### ARBEITSAUFTRAG 1:
Welche Komponisten nennt der Text über Brigitte Wiegmann? Zähl sie alle auf.
### ARBEITSAUFTRAG 2:
Entnimm dem Text über Brigitte Wiegmann die Stelle von „Von der Faszination“ bis „seinen Variationen durchgespielt.“ und gib sie Wort für Wort wieder.

### LESETEXT:
Bottrop.

Manche halten ihn für überschätzt, andere für genial und / oder leicht verrückt. Fest steht: An John Cage kommt jeder schwerlich vorbei, der sich mit zeitgenössischer Musik auseinander setzt. Das tat auch Brigitte Wiegmann. Die Bottroper Künstlerin und Kulturpreisträgerin von 1999 setzte sich lange mit dem amerikanischen Komponisten auseinander, dessen 100. Geburtstag die Musikwelt in diesem Jahr begeht. Nicht nur die Ruhrtriennale, setzte in der Bochumer Jahrhunderthalle einen Cage-Schwerpunkt, in dem sich sich dessen Mammutwerk „Europeras 1+2“ stellte, das noch einmal am 2. September zu sehen ist.

Von der Faszination der Linie

Die alte Domstadt Halberstadt in Sachsen-Anhalt widmet dem Komponisten sogar ein ganzes Festival - und lud Brigitte Wiegmann ein, in der dortigen Klaussynagoge, dem Sitz der Moses Mendelssohn Akademie, dort ihren Zyklus der John Cage-Bilder in einer Ausstellung zu präsentieren.

Wer diese Arbeiten, die bereits in den 90er Jahren entstanden, zum ersten Mal betrachtet, sieht sich mit einem Gewirr von Linien auf zart getöntem Untergrund ausgesetzt. Stift und Tuschpinsel waren dabei ihre „Instrumente“. Und das Thema Punkt und Linie - das sie seit dem Studium von Kandinskys theoretischem Werk „Punkt und Linie zur Fläche“ immer wieder faszinierte - wird in diesem Zyklus in all seinen Variationen durchgespielt.

Es seien eher nicht die Elemente von Auflösung oder Dekonstruktion und Zusammensetzung, die sie bei Cage faszinierten, so Brigitte Wiegmann. Eigentlich habe sie immer wieder dessen Humor und vor allem die gegensätzlichen Klangwelten dieser Musik fasziniert. Zum Teil mit beiden Händen gemalt, während die Musik lief: Zumindest in dieser Serie - zu der auch andere „Musik-Bilder“, inspiriert beispielsweise von György Ligeti, Hans Zender oder einem ihrer Favoriten Bach zählen - arbeitet sie spontan. Die großen Cage-Bilder sind alle an einem Tag entstanden. Es gebe da kein Nacharbeiten, das ginge gar nicht. Nur inhaltlich müsse sie dabei besonders gut vorbereitet sein. Andere Arbeiten oder Werkserien - wie ihre Farbflächen, mit denen Brigitte Wiegmann sich derzeit auseinandersetzt - stehen für eine anders geartete, technisch stringent konzipierte und minutiös geplante Arbeitsweise.

### DATENAUSZUG:

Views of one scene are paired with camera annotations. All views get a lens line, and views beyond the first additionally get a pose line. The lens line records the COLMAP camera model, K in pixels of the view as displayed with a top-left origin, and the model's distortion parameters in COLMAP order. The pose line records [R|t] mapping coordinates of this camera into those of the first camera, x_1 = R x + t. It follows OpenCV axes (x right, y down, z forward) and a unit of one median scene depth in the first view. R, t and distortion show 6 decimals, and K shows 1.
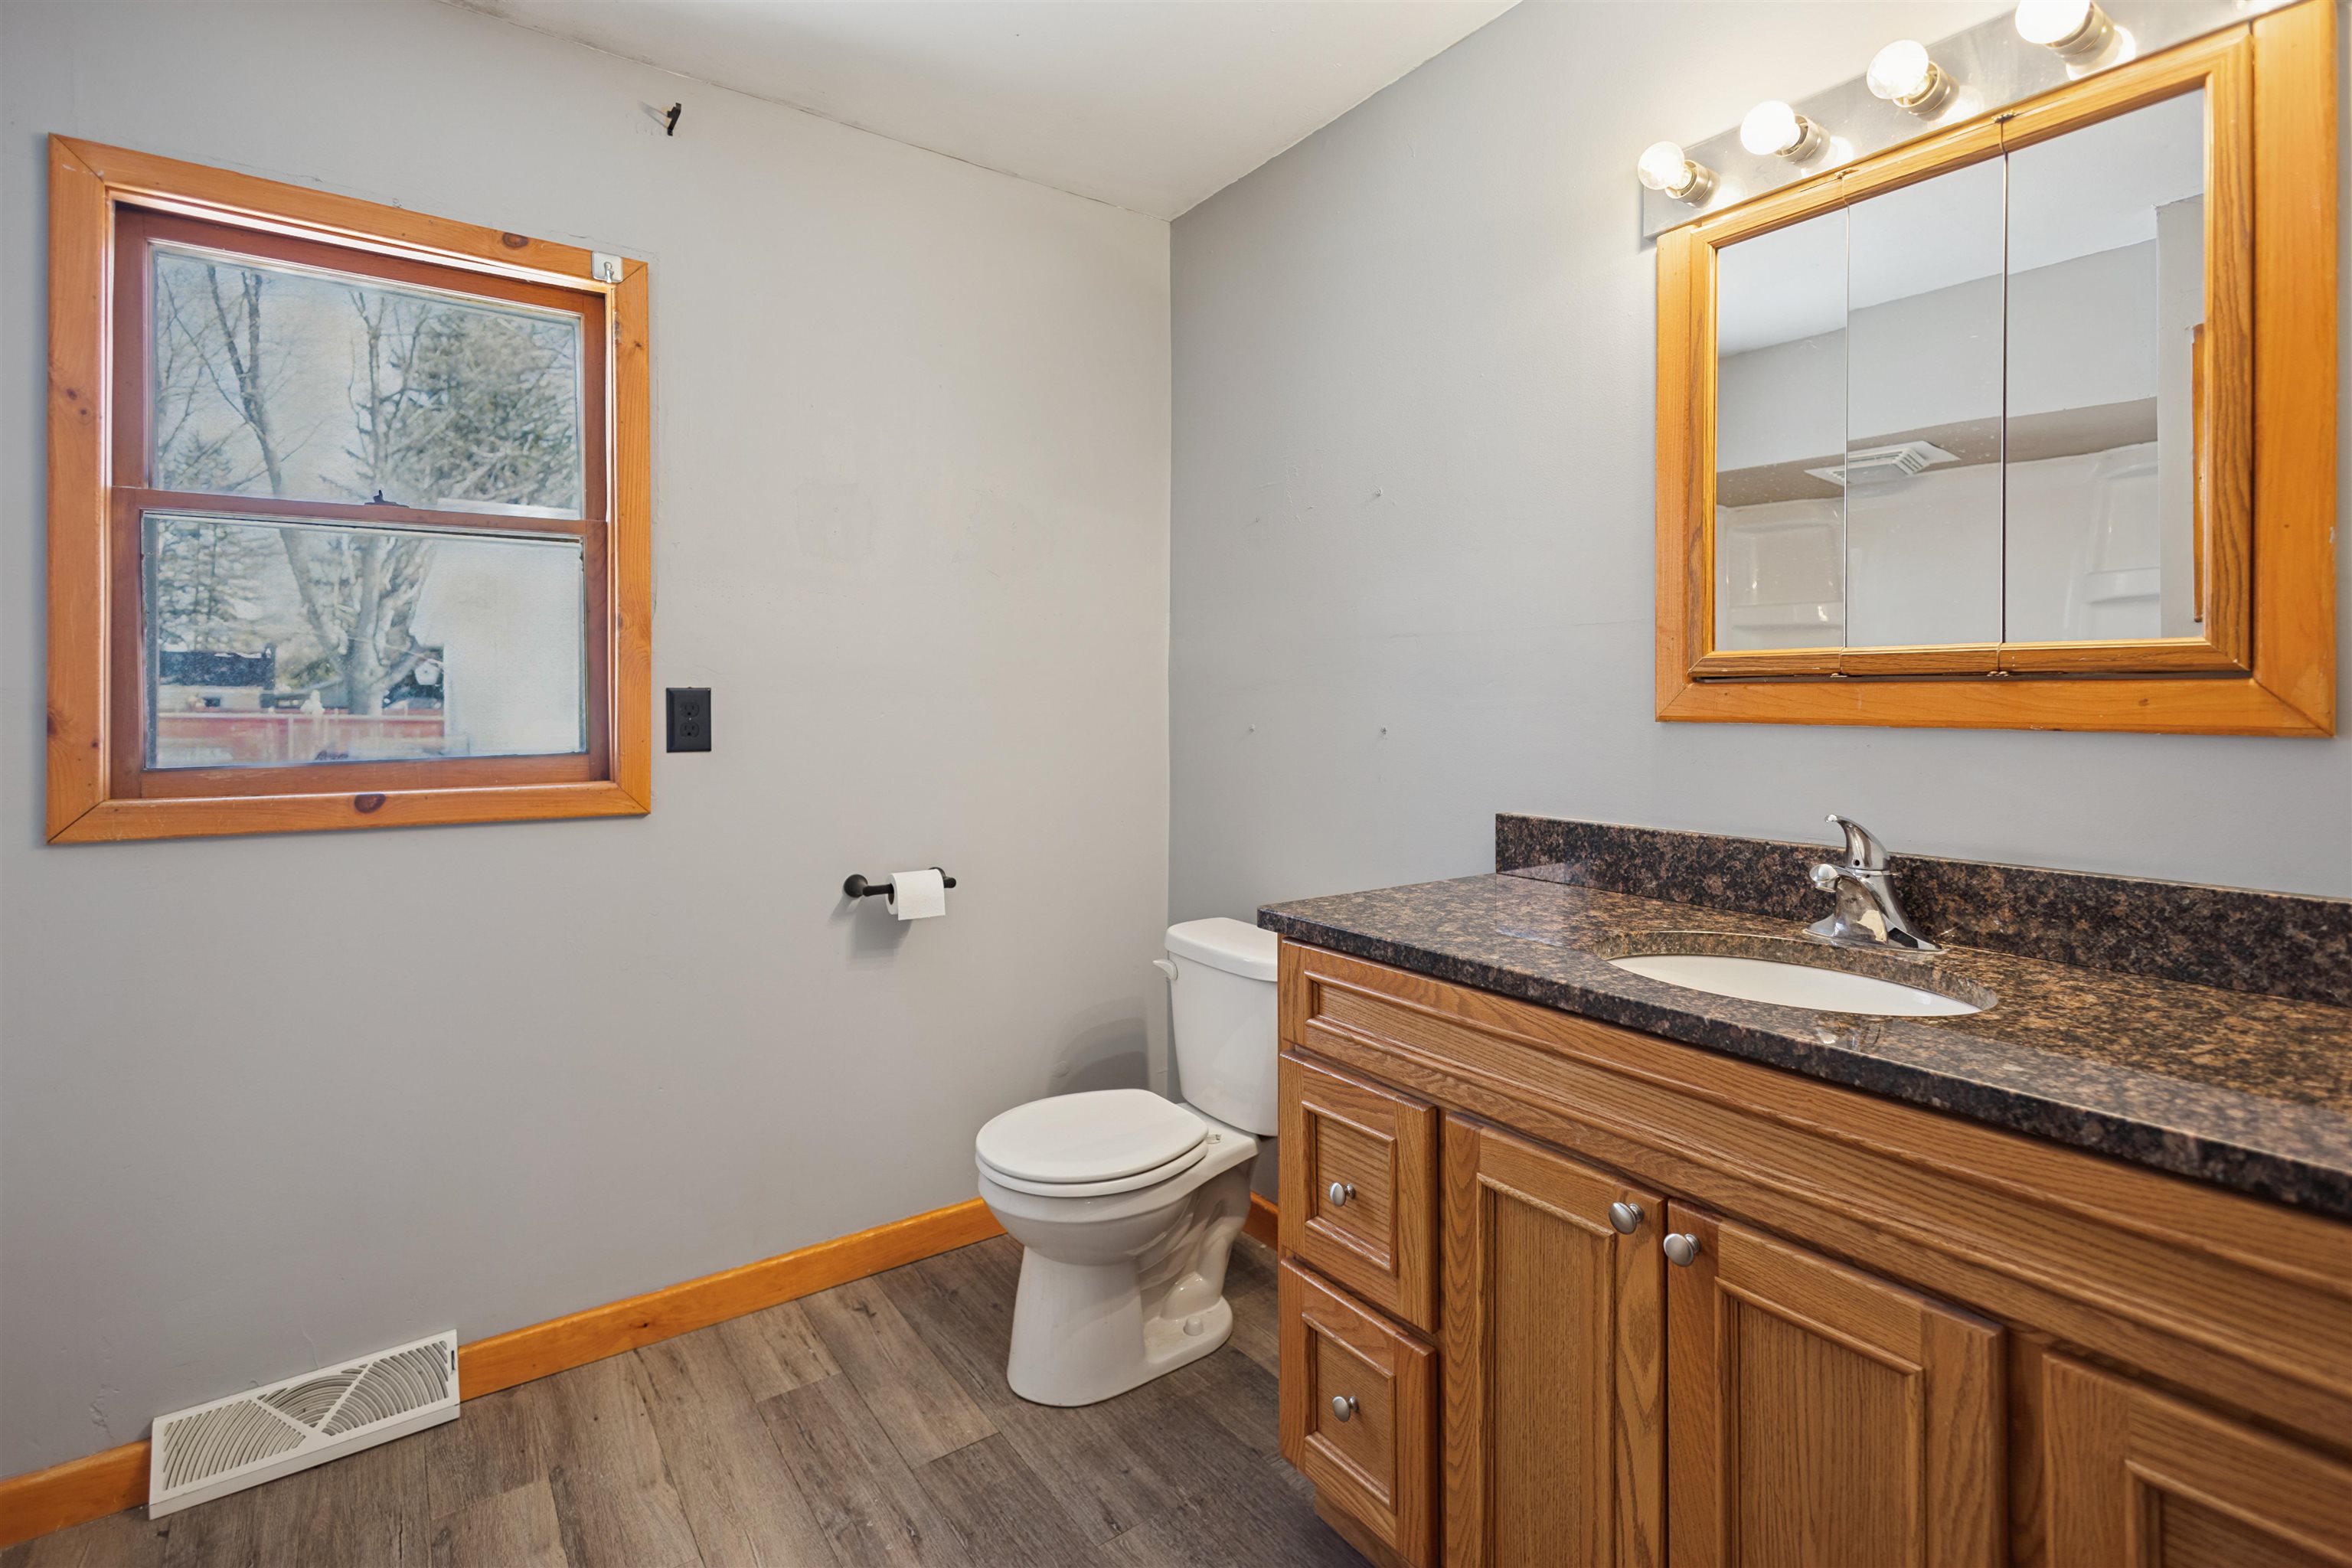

### AUSGEARBEITETE LÖSUNG 1:
John Cage, György Ligeti, Hans Zender, Bach

### AUSGEARBEITETE LÖSUNG 2:
Von der Faszination der Linie

Die alte Domstadt Halberstadt in Sachsen-Anhalt widmet dem Komponisten sogar ein ganzes Festival - und lud Brigitte Wiegmann ein, in der dortigen Klaussynagoge, dem Sitz der Moses Mendelssohn Akademie, dort ihren Zyklus der John Cage-Bilder in einer Ausstellung zu präsentieren.

Wer diese Arbeiten, die bereits in den 90er Jahren entstanden, zum ersten Mal betrachtet, sieht sich mit einem Gewirr von Linien auf zart getöntem Untergrund ausgesetzt. Stift und Tuschpinsel waren dabei ihre „Instrumente“. Und das Thema Punkt und Linie - das sie seit dem Studium von Kandinskys theoretischem Werk „Punkt und Linie zur Fläche“ immer wieder faszinierte - wird in diesem Zyklus in all seinen Variationen durchgespielt.